PAGE EXCERPT:
Abstraction & Sophomoric Irony

Yoshie Furuhashi furuhashi.1 at osu.edu
Thu Aug 15 04:22:21 PDT 2002


At 10:57 AM +0200 8/15/02, Tahir Wood wrote:
>>Perhaps I didn't make myself clear. I had practical purposes
>>(analyzing X to do Y, for instance to decide whether or not to work
>>harder organizing small shop-keepers in Japan) in mind, rather than
>>arbitrarily chosen analytical purposes (analyzing X to do nothing in
>>particular, at least in immediate terms). Perhaps, for some sort of
>>political organizing, it may occur to some to wish to know what
>>factors matter most when determining "whether a person is a
>>'capitalist,'" but I don't know what sort. For what practical
>>purpose would you want to know that (not a rhetorical question)?
>>Yoshie
>
>You make yourself very clear. I don't know if anyone else finds this
>line of questioning as exasperating as I do. My usual impulse is to
>ridicule it, which I will try to avoid this time around (as
>deserving as it might be). I think this question can be parodied as
>something like this: do you need to know what a potato really,
>really is in order to decide whether to boil it or bake it? No you
>don't, but you may be a person who has a deep interest in nutrition,
>which broadly influences the way in which you think about cooking,
>and, ultimately perhaps, how you actually cook.

As far as potatoes are concerned, yes, but capital isn't a sack of potatoes*, so looking into individuals, even if the individuals are indeed capitalists, doesn't tell us much about capital.

GIVEN INSTRUCTION A:
Quote the mailing list post from "At 10:57 AM" up to and including "a rhetorical question)?".

(Extracted records)
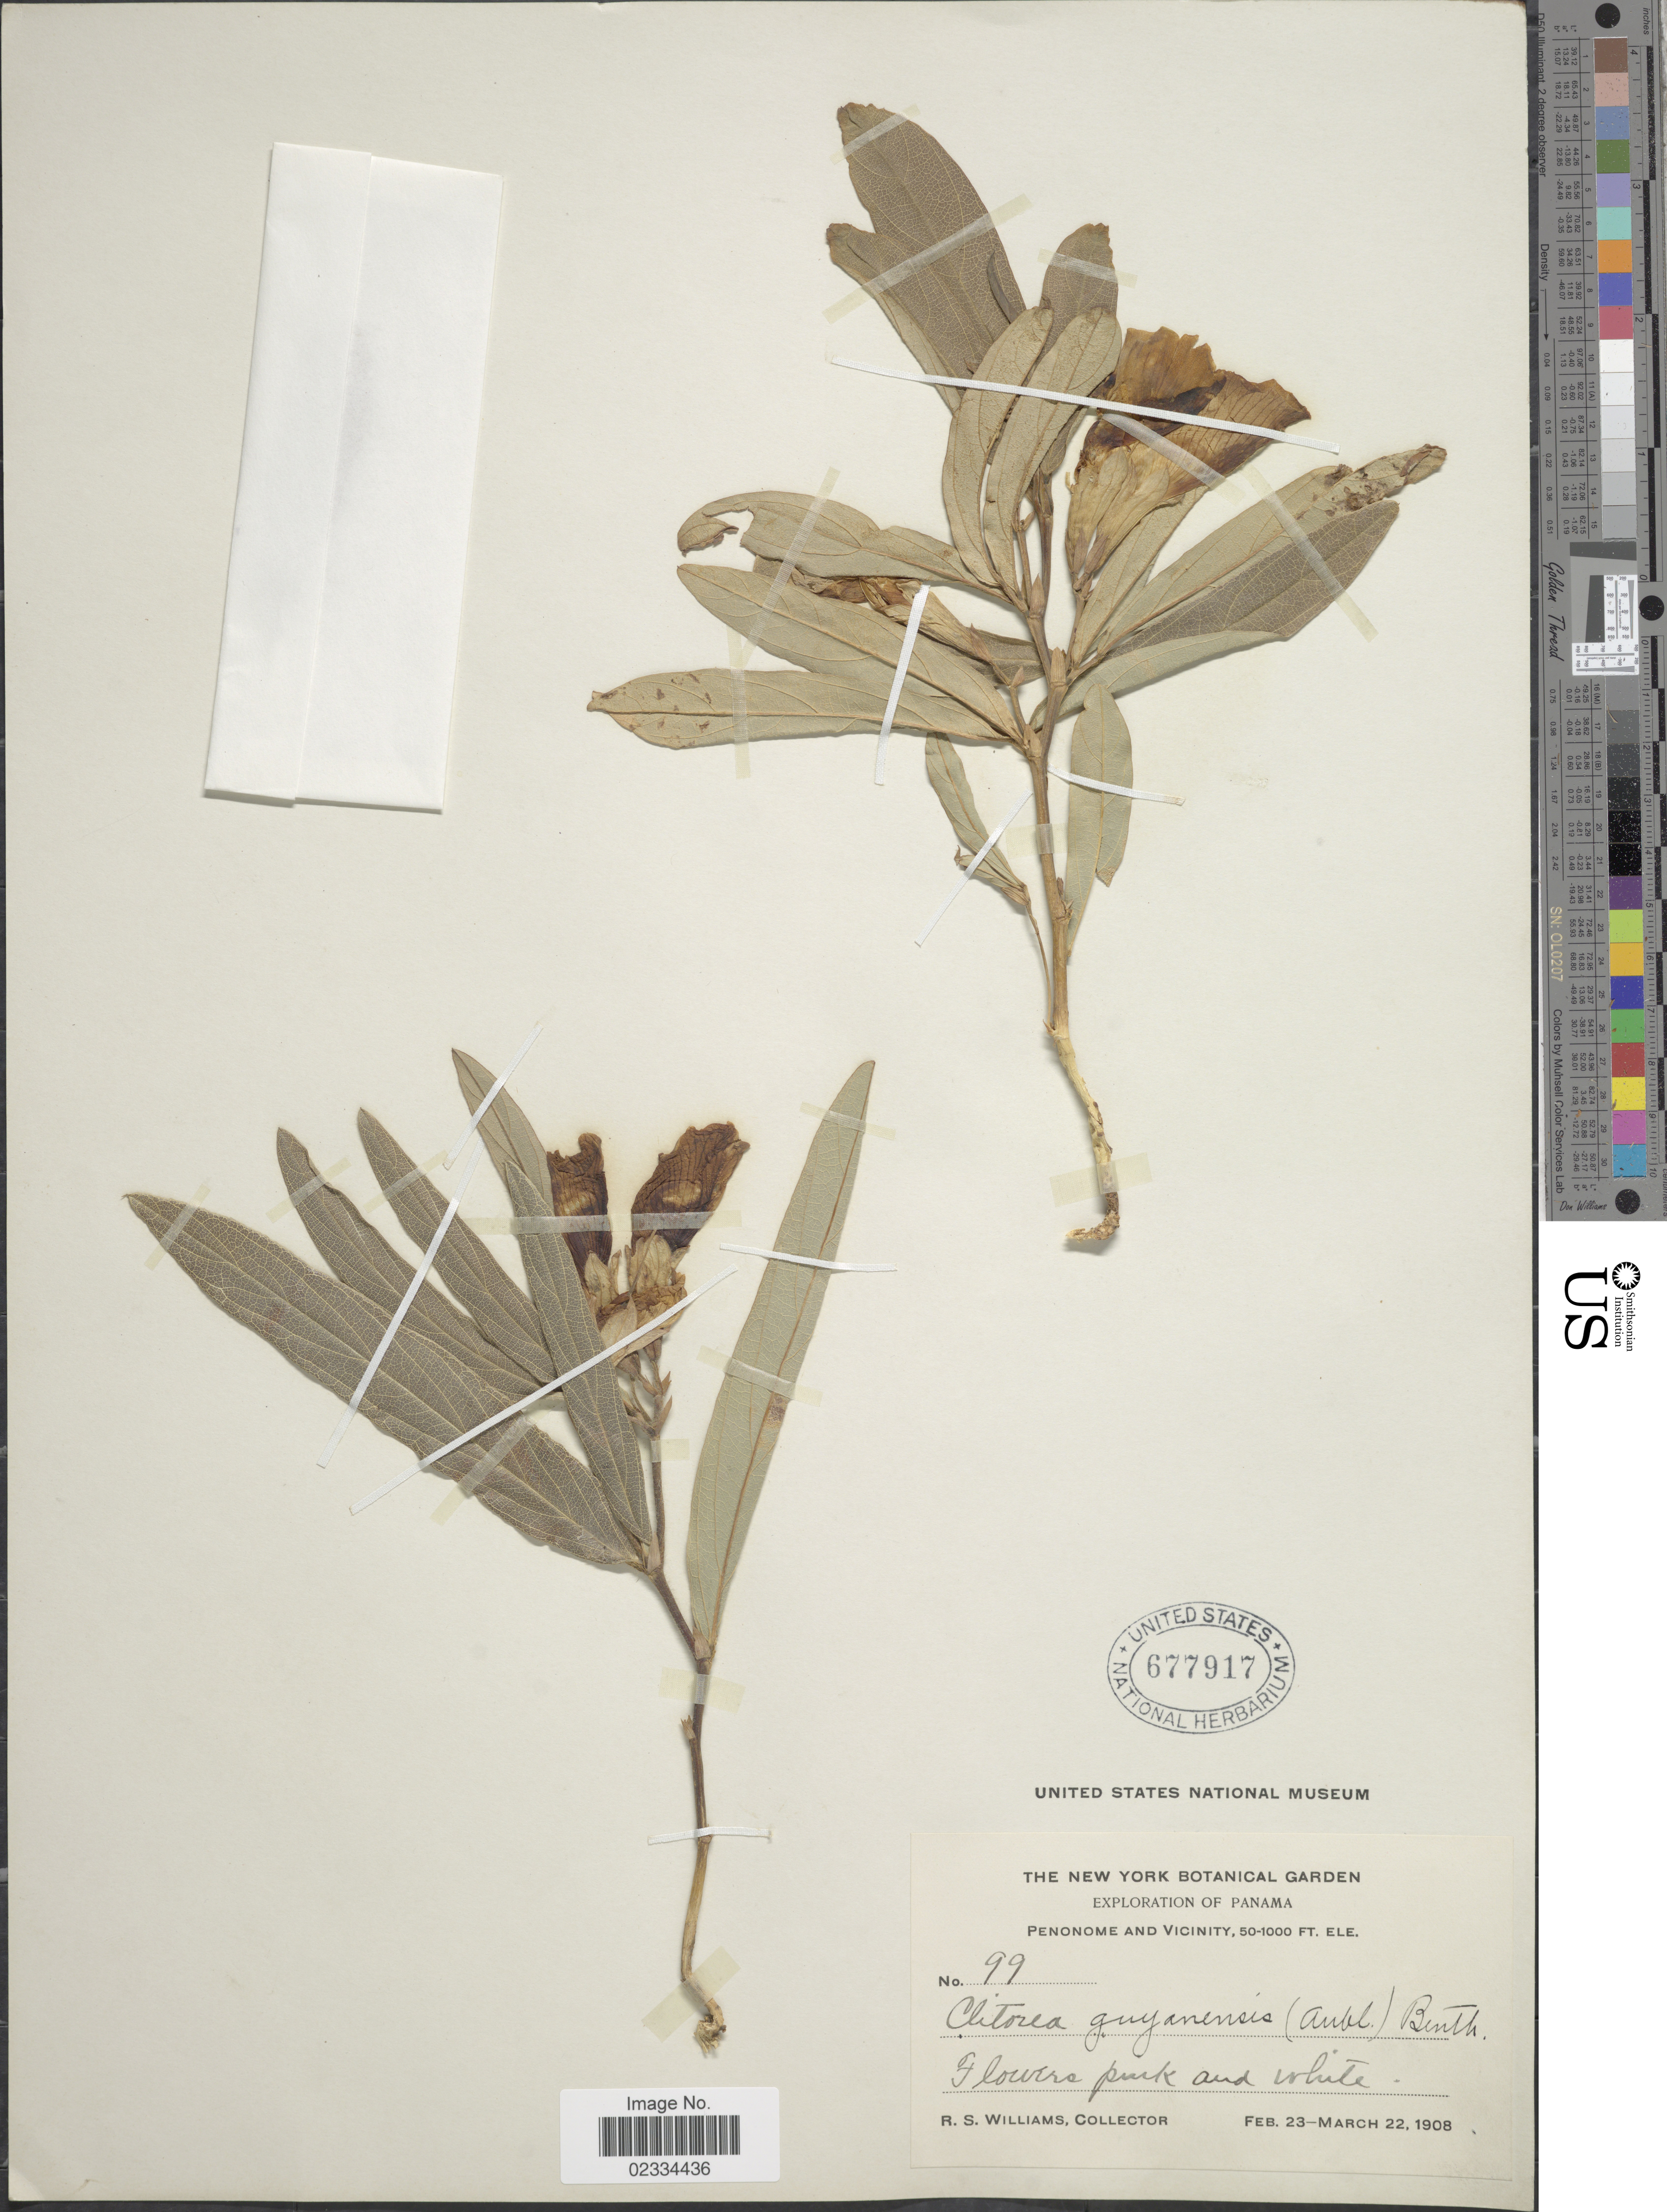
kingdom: Plantae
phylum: Tracheophyta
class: Magnoliopsida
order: Fabales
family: Fabaceae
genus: Clitoria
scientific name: Clitoria guianensis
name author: (Aubl.) Benth.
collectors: R. S. Williams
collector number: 99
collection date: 1908-02-23/1908-03-22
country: Panama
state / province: Coclé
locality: Penonome and Vicinity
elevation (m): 15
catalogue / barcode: US 677917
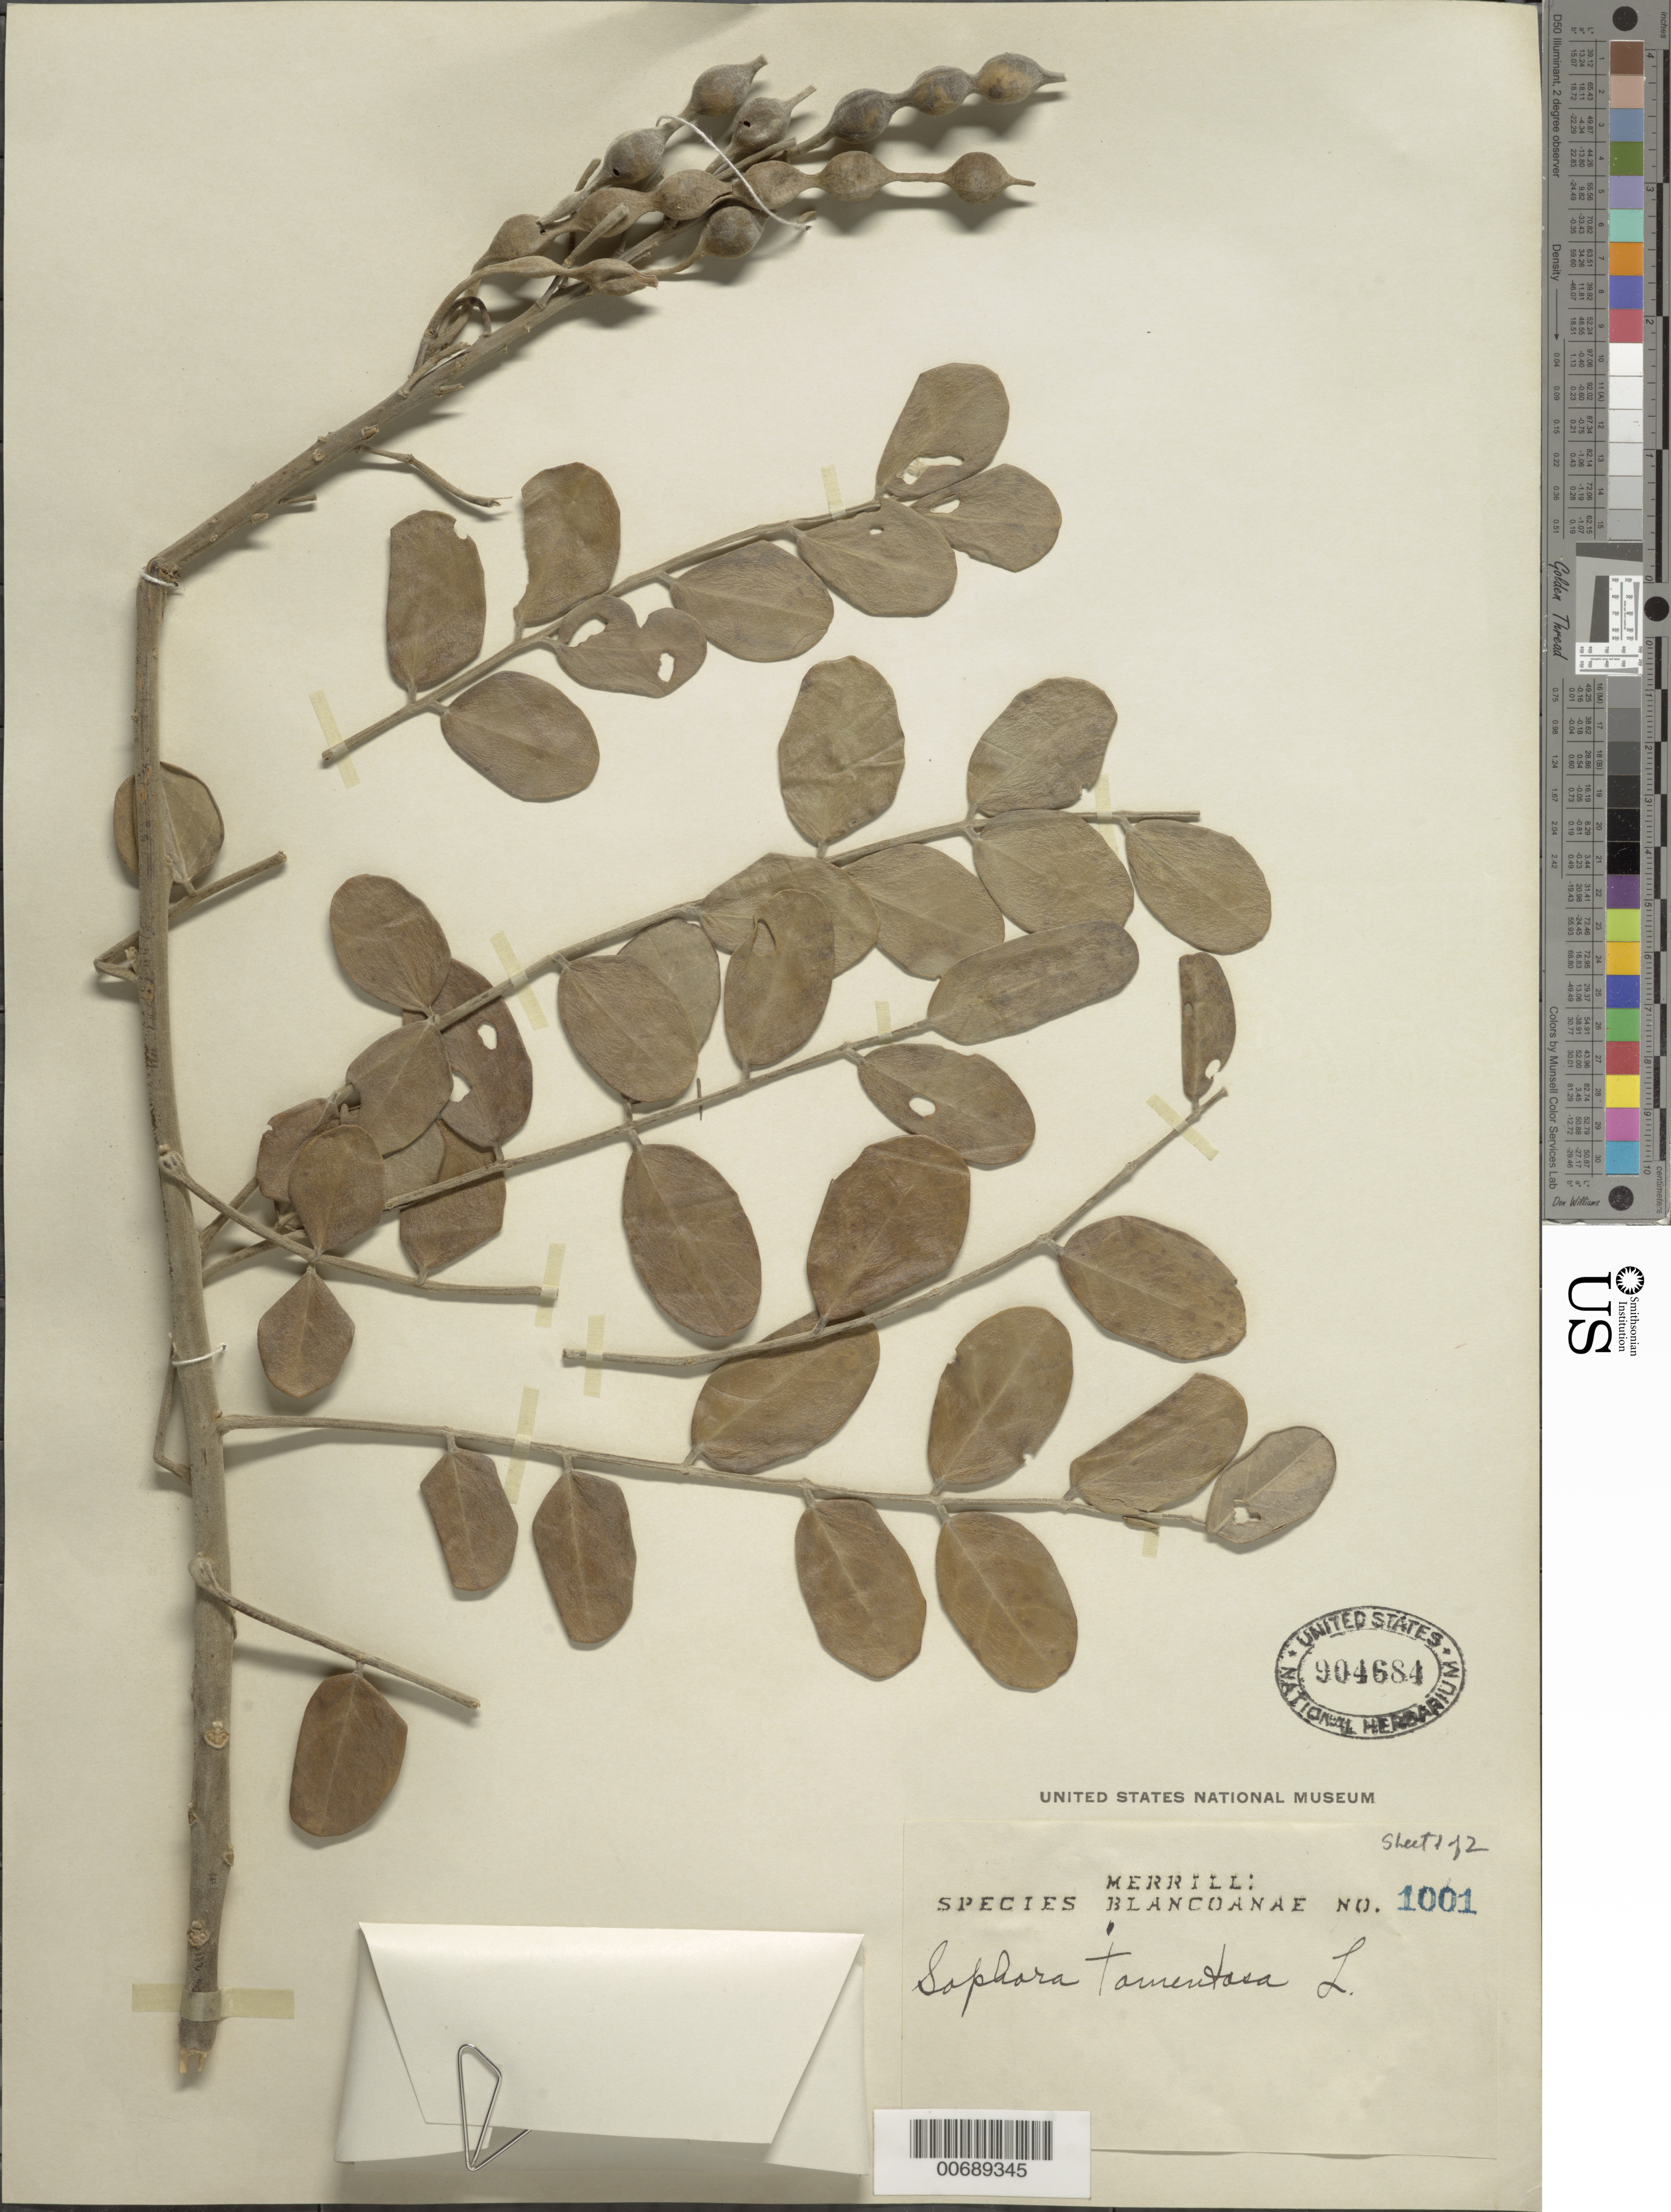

GIVEN INSTRUCTION B:
Put the lines of the records, from the line with "collection date: 1908-02-23/1908-03-22" through the end of the records, into a numbered list, omitting blank lines and leaving out the pictures.

TASK OUTPUT A:
At 10:57 AM +0200 8/15/02, Tahir Wood wrote:
>>Perhaps I didn't make myself clear. I had practical purposes
>>(analyzing X to do Y, for instance to decide whether or not to work
>>harder organizing small shop-keepers in Japan) in mind, rather than
>>arbitrarily chosen analytical purposes (analyzing X to do nothing in
>>particular, at least in immediate terms). Perhaps, for some sort of
>>political organizing, it may occur to some to wish to know what
>>factors matter most when determining "whether a person is a
>>'capitalist,'" but I don't know what sort. For what practical
>>purpose would you want to know that (not a rhetorical question)?

TASK OUTPUT B:
1. collection date: 1908-02-23/1908-03-22
2. country: Panama
3. state / province: Coclé
4. locality: Penonome and Vicinity
5. elevation (m): 15
6. catalogue / barcode: US 677917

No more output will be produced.